▶ **Record set**
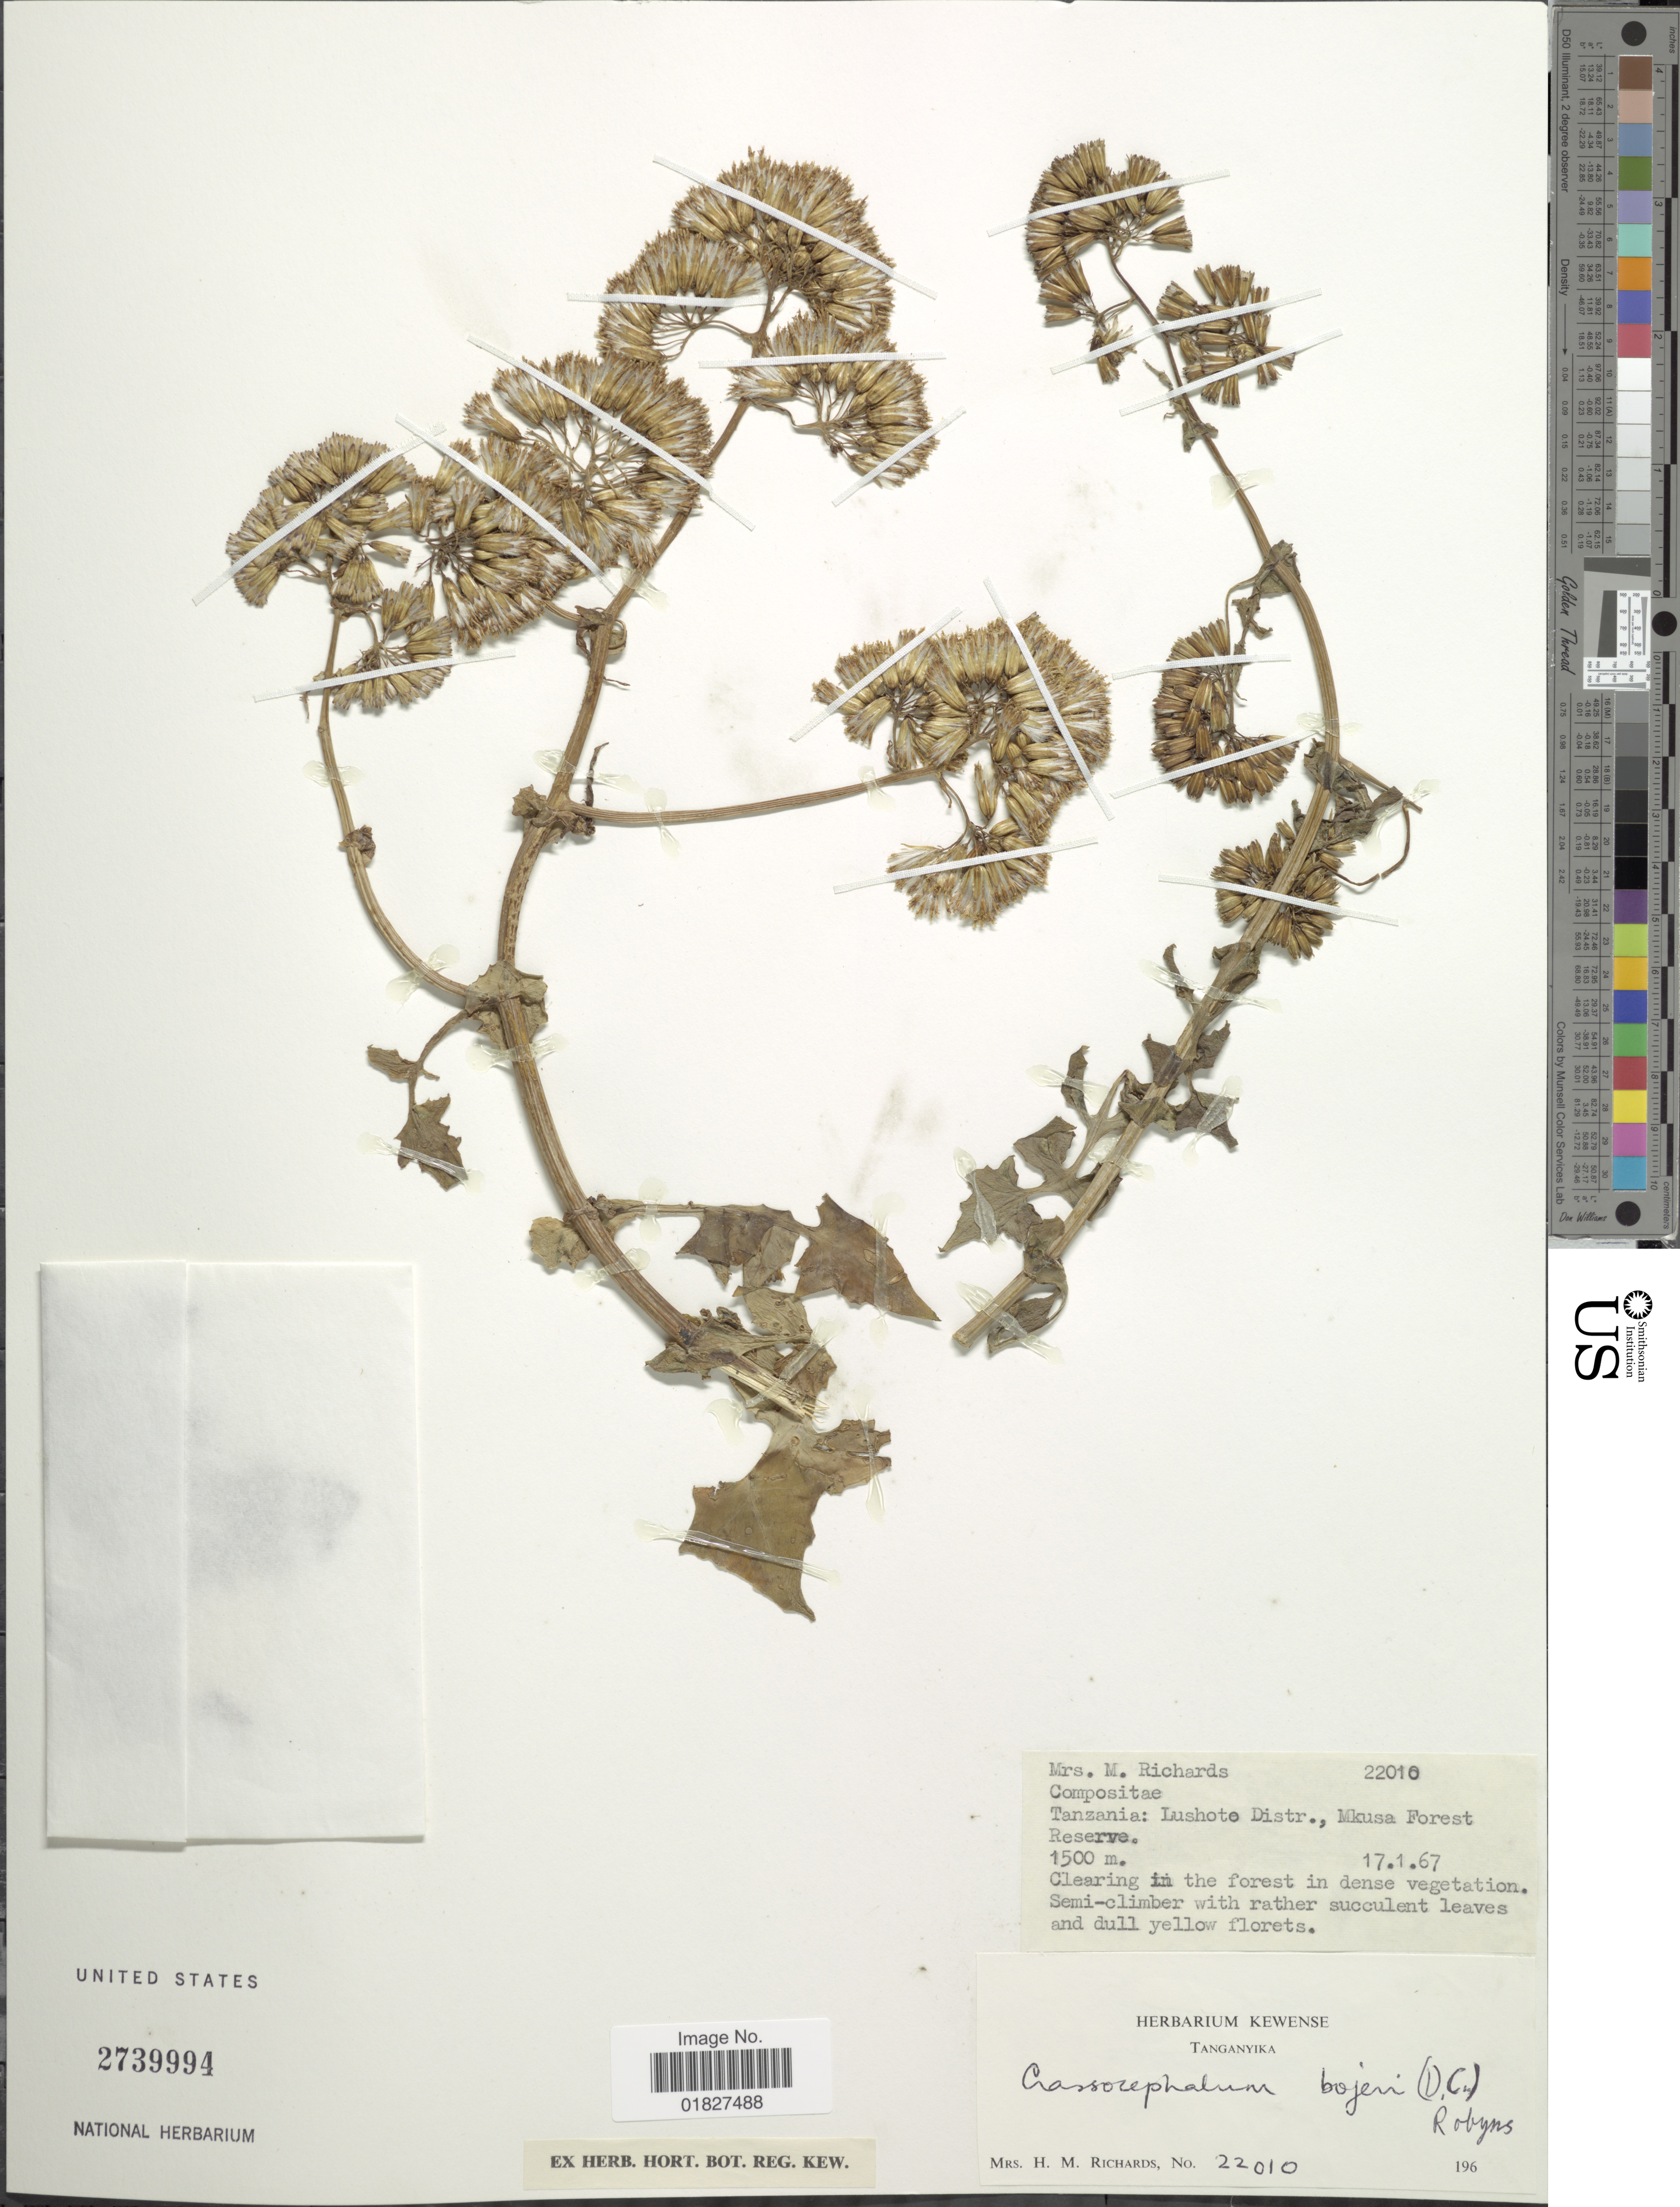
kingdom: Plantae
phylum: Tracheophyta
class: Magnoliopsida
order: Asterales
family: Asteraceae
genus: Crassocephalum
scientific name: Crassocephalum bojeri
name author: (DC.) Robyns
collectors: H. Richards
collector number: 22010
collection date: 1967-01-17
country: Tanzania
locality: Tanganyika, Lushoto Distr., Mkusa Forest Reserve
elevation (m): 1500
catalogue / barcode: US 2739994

▶ **Work to complete**
Extract every catalog line from all the items above, copying each one verbatim, and leave out the pictures.

▶ **Correct result**
kingdom: Plantae
phylum: Tracheophyta
class: Magnoliopsida
order: Asterales
family: Asteraceae
genus: Crassocephalum
scientific name: Crassocephalum bojeri
name author: (DC.) Robyns
collectors: H. Richards
collector number: 22010
collection date: 1967-01-17
country: Tanzania
locality: Tanganyika, Lushoto Distr., Mkusa Forest Reserve
elevation (m): 1500
catalogue / barcode: US 2739994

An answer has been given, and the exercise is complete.